Ignoring every picture, transcribe the data in full as it stands.

○ ○ ○ ○ ○

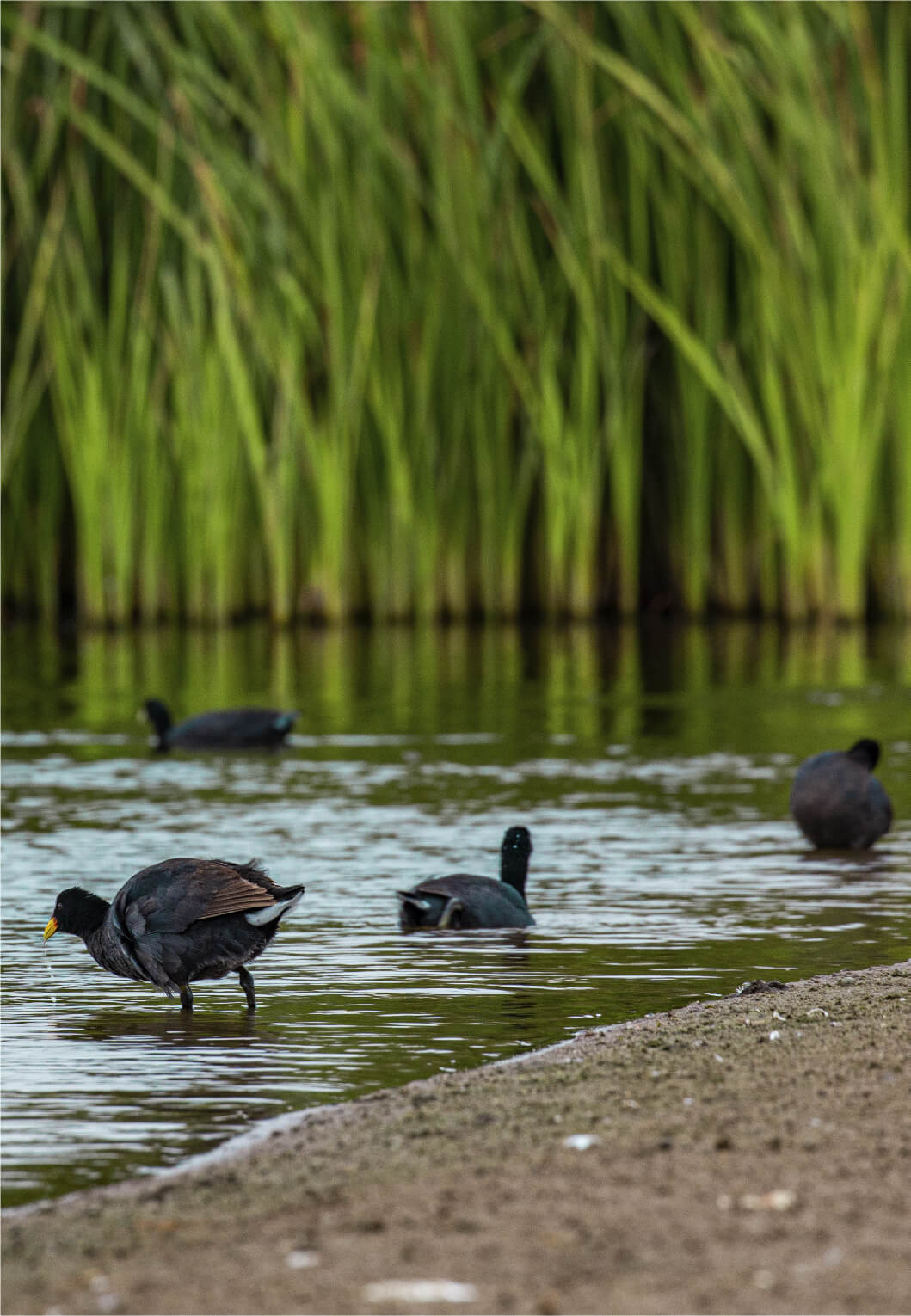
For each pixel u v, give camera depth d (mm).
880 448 35250
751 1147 7465
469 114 33969
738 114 33344
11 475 36469
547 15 33531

○ ○ ○ ○ ○

Answer section —
For each pixel u v, give camera depth d (mm).
880 448 35250
751 1147 7465
469 114 33969
738 114 33344
11 475 36469
547 15 33531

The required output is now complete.